Records shown.
##############################

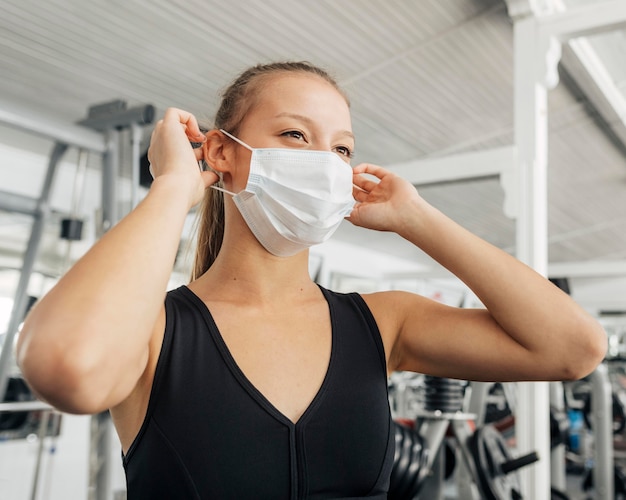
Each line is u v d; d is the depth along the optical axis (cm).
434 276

##############################

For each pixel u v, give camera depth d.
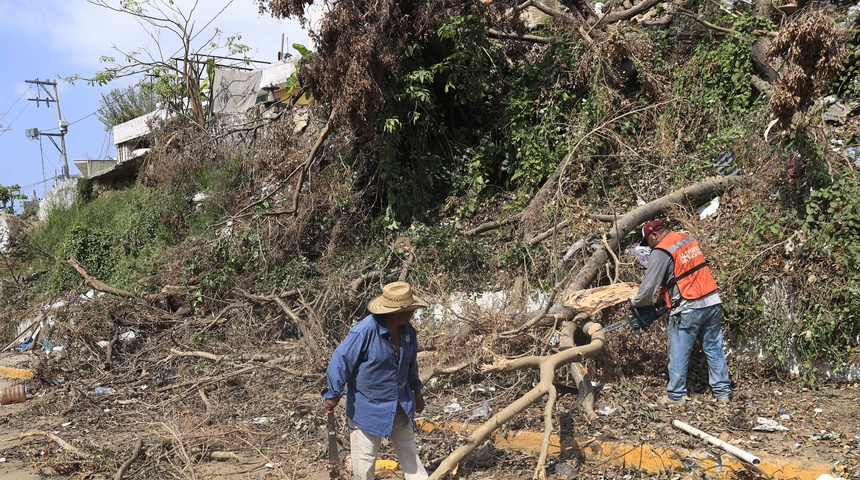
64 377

##############################

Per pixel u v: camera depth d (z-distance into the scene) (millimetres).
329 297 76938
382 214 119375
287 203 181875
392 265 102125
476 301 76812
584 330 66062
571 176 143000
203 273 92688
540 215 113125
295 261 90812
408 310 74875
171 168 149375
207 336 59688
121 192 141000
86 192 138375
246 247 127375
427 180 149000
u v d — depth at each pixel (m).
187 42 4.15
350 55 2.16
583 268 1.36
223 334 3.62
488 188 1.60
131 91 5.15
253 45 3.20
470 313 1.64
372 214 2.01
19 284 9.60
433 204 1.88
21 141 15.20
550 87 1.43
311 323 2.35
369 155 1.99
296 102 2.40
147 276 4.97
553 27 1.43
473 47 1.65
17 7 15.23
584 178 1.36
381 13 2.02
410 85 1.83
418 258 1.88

##############################

Exercise requirements.
From the listing above, repeat exactly the lines starting at the line that includes "584 330 66062" and ending at the line that includes "418 258 1.88", with nothing outside that span.

Solution to this exercise.
584 330 66062
571 176 143000
203 273 92688
540 215 113125
295 261 90812
408 310 74875
171 168 149375
207 336 59688
121 192 141000
86 192 138375
246 247 127375
427 180 149000
u v d — depth at each pixel (m).
187 42 4.15
350 55 2.16
583 268 1.36
223 334 3.62
488 188 1.60
131 91 5.15
253 45 3.20
470 313 1.64
372 214 2.01
19 284 9.60
433 204 1.88
21 141 15.20
550 87 1.43
311 323 2.35
369 155 1.99
296 102 2.40
147 276 4.97
553 27 1.43
473 47 1.65
17 7 15.23
584 178 1.36
381 13 2.02
410 85 1.83
418 258 1.88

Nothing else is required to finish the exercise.